MDC-RHT: Multi-Modal Medical Image Fusion via Multi-Dimensional Dynamic Convolution and Residual Hybrid Transformer

Wenqing Wang,Ji He,Han Liu,Wei Yuan
DOI: https://doi.org/10.3390/s24134056
IF: 3.9
2024-06-22
Sensors
Abstract:The fusion of multi-modal medical images has great significance for comprehensive diagnosis and treatment. However, the large differences between the various modalities of medical images make multi-modal medical image fusion a great challenge. This paper proposes a novel multi-scale fusion network based on multi-dimensional dynamic convolution and residual hybrid transformer, which has better capability for feature extraction and context modeling and improves the fusion performance. Specifically, the proposed network exploits multi-dimensional dynamic convolution that introduces four attention mechanisms corresponding to four different dimensions of the convolutional kernel to extract more detailed information. Meanwhile, a residual hybrid transformer is designed, which activates more pixels to participate in the fusion process by channel attention, window attention, and overlapping cross attention, thereby strengthening the long-range dependence between different modes and enhancing the connection of global context information. A loss function, including perceptual loss and structural similarity loss, is designed, where the former enhances the visual reality and perceptual details of the fused image, and the latter enables the model to learn structural textures. The whole network adopts a multi-scale architecture and uses an unsupervised end-to-end method to realize multi-modal image fusion. Finally, our method is tested qualitatively and quantitatively on mainstream datasets. The fusion results indicate that our method achieves high scores in most quantitative indicators and satisfactory performance in visual qualitative analysis.

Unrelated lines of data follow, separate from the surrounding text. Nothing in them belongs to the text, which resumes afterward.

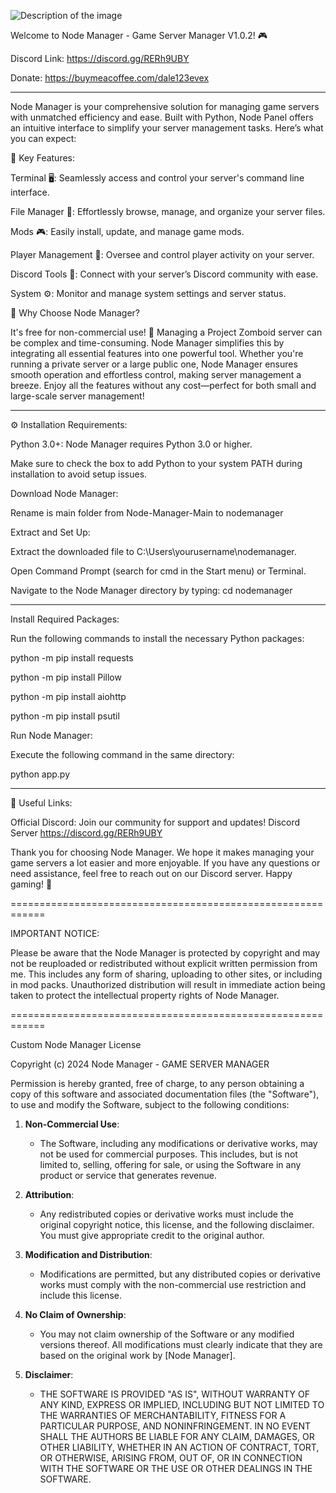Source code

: ![Description of the image](https://steamuserimages-a.akamaihd.net/ugc/2413453859125140636/F016AE0311EF8AA127A40DA2A38189FA62E7AF36/?imw=5000&imh=5000&ima=fit&impolicy=Letterbox&imcolor=%23000000&letterbox=false)


Welcome to Node Manager - Game Server Manager V1.0.2! 🎮

Discord Link: 
https://discord.gg/RERh9UBY

Donate: 
https://buymeacoffee.com/dale123evex

-------------------------------------------

Node Manager is your comprehensive solution for managing game servers with unmatched efficiency and ease. Built with Python, Node Panel offers an intuitive interface to simplify your server management tasks. Here’s what you can expect:

🚀 Key Features:

Terminal 🖥️: Seamlessly access and control your server's command line interface.

File Manager 📂: Effortlessly browse, manage, and organize your server files.

Mods 🎮: Easily install, update, and manage game mods.

Player Management 👥: Oversee and control player activity on your server.

Discord Tools 💬: Connect with your server’s Discord community with ease.

System ⚙️: Monitor and manage system settings and server status.

🌟 Why Choose Node Manager?

It's free for non-commercial use! 🚀 Managing a Project Zomboid server can be complex and time-consuming. Node Manager simplifies this by integrating all essential features into one powerful tool. Whether you're running a private server or a large public one, Node Manager ensures smooth operation and effortless control, making server management a breeze. Enjoy all the features without any cost—perfect for both small and large-scale server management!

-------------------------------------------

⚙️ Installation Requirements:

Python 3.0+: Node Manager requires Python 3.0 or higher.

Make sure to check the box to add Python to your system PATH during installation to avoid setup issues.

Download Node Manager:

Rename is main folder from Node-Manager-Main to nodemanager

Extract and Set Up:

Extract the downloaded file to C:\Users\yourusername\nodemanager.

Open Command Prompt (search for cmd in the Start menu) or Terminal.

Navigate to the Node Manager directory by typing: cd nodemanager

-------------------------------------------

Install Required Packages:

Run the following commands to install the necessary Python packages:

python -m pip install requests

python -m pip install Pillow

python -m pip install aiohttp

python -m pip install psutil

Run Node Manager:

Execute the following command in the same directory:

python app.py

-------------------------------------------

🔗 Useful Links:

Official Discord: Join our community for support and updates! Discord Server
https://discord.gg/RERh9UBY

Thank you for choosing Node Manager. We hope it makes managing your game servers a lot easier and more enjoyable. If you have any questions or need assistance, feel free to reach out on our Discord server. Happy gaming! 🚀

============================================================

IMPORTANT NOTICE:

Please be aware that the Node Manager is protected by copyright and may not be reuploaded or redistributed without explicit written permission from me. This includes any form of sharing, uploading to other sites, or including in mod packs. Unauthorized distribution will result in immediate action being taken to protect the intellectual property rights of Node Manager.

============================================================

Custom Node Manager License

Copyright (c) 2024 Node Manager - GAME SERVER MANAGER 

Permission is hereby granted, free of charge, to any person obtaining a copy
of this software and associated documentation files (the "Software"), to use
and modify the Software, subject to the following conditions:

1. **Non-Commercial Use**:
   - The Software, including any modifications or derivative works, may not be used for commercial purposes. This includes, but is not limited to, selling, offering for sale, or using the Software in any product or service that generates revenue.

2. **Attribution**:
   - Any redistributed copies or derivative works must include the original copyright notice, this license, and the following disclaimer. You must give appropriate credit to the original author.

3. **Modification and Distribution**:
   - Modifications are permitted, but any distributed copies or derivative works must comply with the non-commercial use restriction and include this license.

4. **No Claim of Ownership**:
   - You may not claim ownership of the Software or any modified versions thereof. All modifications must clearly indicate that they are based on the original work by [Node Manager].

5. **Disclaimer**:
   - THE SOFTWARE IS PROVIDED "AS IS", WITHOUT WARRANTY OF ANY KIND, EXPRESS OR IMPLIED, INCLUDING BUT NOT LIMITED TO THE WARRANTIES OF MERCHANTABILITY, FITNESS FOR A PARTICULAR PURPOSE, AND NONINFRINGEMENT. IN NO EVENT SHALL THE AUTHORS BE LIABLE FOR ANY CLAIM, DAMAGES, OR OTHER LIABILITY, WHETHER IN AN ACTION OF CONTRACT, TORT, OR OTHERWISE, ARISING FROM, OUT OF, OR IN CONNECTION WITH THE SOFTWARE OR THE USE OR OTHER DEALINGS IN THE SOFTWARE.
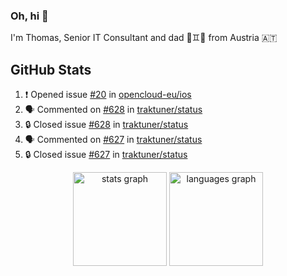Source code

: ### Oh, hi 👋

I'm Thomas, Senior IT Consultant and dad 👶♊️👶 from Austria 🇦🇹

<!--
**traktuner/traktuner** is a ✨ _special_ ✨ repository because its `README.md` (this file) appears on your GitHub profile.

Here are some ideas to get you started:

- 🔭 I’m currently working on ...
- 🌱 I’m currently learning ...
- 👯 I’m looking to collaborate on ...
- 🤔 I’m looking for help with ...
- 💬 Ask me about ...
- 📫 How to reach me: ...
- 😄 Pronouns: ...
- ⚡ Fun fact: ...
-->

</div>

## GitHub Stats
<!--START_SECTION:activity-->
1. ❗ Opened issue [#20](https://github.com/opencloud-eu/ios/issues/20) in [opencloud-eu/ios](https://github.com/opencloud-eu/ios)
2. 🗣 Commented on [#628](https://github.com/traktuner/status/issues/628#issuecomment-3238975881) in [traktuner/status](https://github.com/traktuner/status)
3. 🔒 Closed issue [#628](https://github.com/traktuner/status/issues/628) in [traktuner/status](https://github.com/traktuner/status)
4. 🗣 Commented on [#627](https://github.com/traktuner/status/issues/627#issuecomment-3238975865) in [traktuner/status](https://github.com/traktuner/status)
5. 🔒 Closed issue [#627](https://github.com/traktuner/status/issues/627) in [traktuner/status](https://github.com/traktuner/status)
<!--END_SECTION:activity-->

<div align="center">
  <img src="https://github-readme-stats.vercel.app/api?username=traktuner&hide_title=false&hide_rank=false&show_icons=true&include_all_commits=true&count_private=true&disable_animations=false&theme=dracula&locale=en&hide_border=false&order=1" height="150" alt="stats graph"  />
  <img src="https://github-readme-stats.vercel.app/api/top-langs?username=traktuner&locale=en&hide_title=false&layout=compact&card_width=320&langs_count=5&theme=dracula&hide_border=false&order=2" height="150" alt="languages graph"  />
</div>
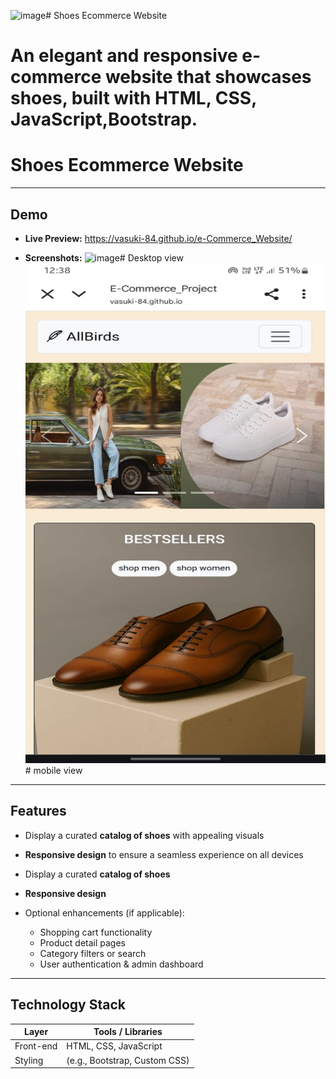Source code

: 
<img width="1919" height="841" alt="image" src="https://github.com/user-attachments/assets/38e923b9-20ce-41d0-848f-054d44be5e89" /># Shoes Ecommerce Website

An elegant and responsive **e-commerce website that showcases shoes**, built with  HTML, CSS, JavaScript,Bootstrap.
=======
# Shoes Ecommerce Website

---

##  Demo

- **Live Preview:** https://vasuki-84.github.io/e-Commerce_Website/

- **Screenshots:**
  <img width="1919" height="841" alt="image" src="https://github.com/user-attachments/assets/38e923b9-20ce-41d0-848f-054d44be5e89" /># Desktop view
  <img width="1000" height="800" alt="image" src="pictures\screenshots\mobileViewOfE-commerce 2025-09-11 at 12.38.48_05368673.jpg" /># mobile view

---

##  Features

- Display a curated **catalog of shoes** with appealing visuals
- **Responsive design** to ensure a seamless experience on all devices
- Display a curated **catalog of shoes** 
- **Responsive design**

- Optional enhancements (if applicable):  
  - Shopping cart functionality  
  - Product detail pages  
  - Category filters or search  
  - User authentication & admin dashboard

---

##  Technology Stack
| Layer            | Tools / Libraries      |
|------------------|------------------------|
|  Front-end      | HTML, CSS, JavaScript  |
|  Styling        | (e.g., Bootstrap, Custom CSS) |






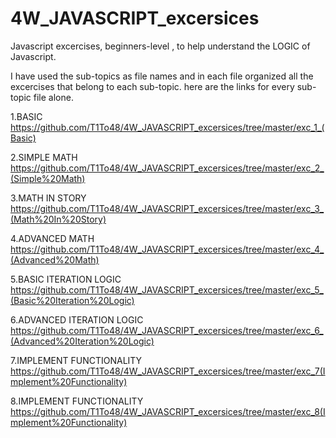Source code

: # 4W_JAVASCRIPT_excersices

Javascript excercises, beginners-level ,
 to help understand the LOGIC of Javascript.

I have used the sub-topics as file names and in each file organized
all the excercises that belong to each sub-topic.
here are the links for every sub-topic file alone.


1.BASIC
https://github.com/T1To48/4W_JAVASCRIPT_excersices/tree/master/exc_1_(Basic)

2.SIMPLE MATH
https://github.com/T1To48/4W_JAVASCRIPT_excersices/tree/master/exc_2_(Simple%20Math)

3.MATH IN STORY
https://github.com/T1To48/4W_JAVASCRIPT_excersices/tree/master/exc_3_(Math%20In%20Story)

4.ADVANCED MATH
https://github.com/T1To48/4W_JAVASCRIPT_excersices/tree/master/exc_4_(Advanced%20Math)

5.BASIC ITERATION LOGIC
https://github.com/T1To48/4W_JAVASCRIPT_excersices/tree/master/exc_5_(Basic%20Iteration%20Logic)

6.ADVANCED ITERATION LOGIC
https://github.com/T1To48/4W_JAVASCRIPT_excersices/tree/master/exc_6_(Advanced%20Iteration%20Logic)

7.IMPLEMENT FUNCTIONALITY
https://github.com/T1To48/4W_JAVASCRIPT_excersices/tree/master/exc_7(Implement%20Functionality)

8.IMPLEMENT FUNCTIONALITY
https://github.com/T1To48/4W_JAVASCRIPT_excersices/tree/master/exc_8(Implement%20Functionality)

engineering, electrical & electronic,chemistry, analytical,instruments & instrumentation
What problem does this paper attempt to address?
The paper aims to address the problem of multimodal medical image fusion, particularly the fusion challenges between Magnetic Resonance Imaging (MRI) and functional imaging (such as Positron Emission Tomography PET or Single Photon Emission Computed Tomography SPECT). This type of fusion is of great significance for clinical diagnosis and treatment, but the significant differences between different modalities make the fusion process highly challenging. To address these issues, the authors propose a new multi-scale fusion network—MDC-RHT (Multi-Dimensional Dynamic Convolution and Residual Hybrid Transformer). This network combines Multi-Dimensional Dynamic Convolution (MDC) and Residual Hybrid Transformer (RHT). MDC improves feature extraction capabilities by introducing four different attention mechanisms, corresponding to the spatial dimensions of the convolution kernel, the number of input channels, the number of output channels, and the number of convolution kernels. RHT is designed to activate more pixels to participate in the fusion process and enhance long-range dependencies between different modalities through channel attention, window attention, and overlapping cross attention, thereby strengthening the connection of global contextual information. Additionally, the paper proposes a loss function that includes Perceptual Loss and Structural Similarity Loss. The former enhances the visual realism and perceptual details of the fused image, while the latter enables the model to learn the structural texture of the image. The entire network adopts a multi-scale architecture and is trained in an end-to-end unsupervised manner to achieve multimodal image fusion. Finally, the method was qualitatively and quantitatively tested on mainstream datasets, and the results showed high scores on most quantitative metrics and satisfactory performance in terms of visual quality. This indicates that the MDC-RHT network can improve local accuracy while maintaining global consistency of the image, thereby producing high-quality fusion results.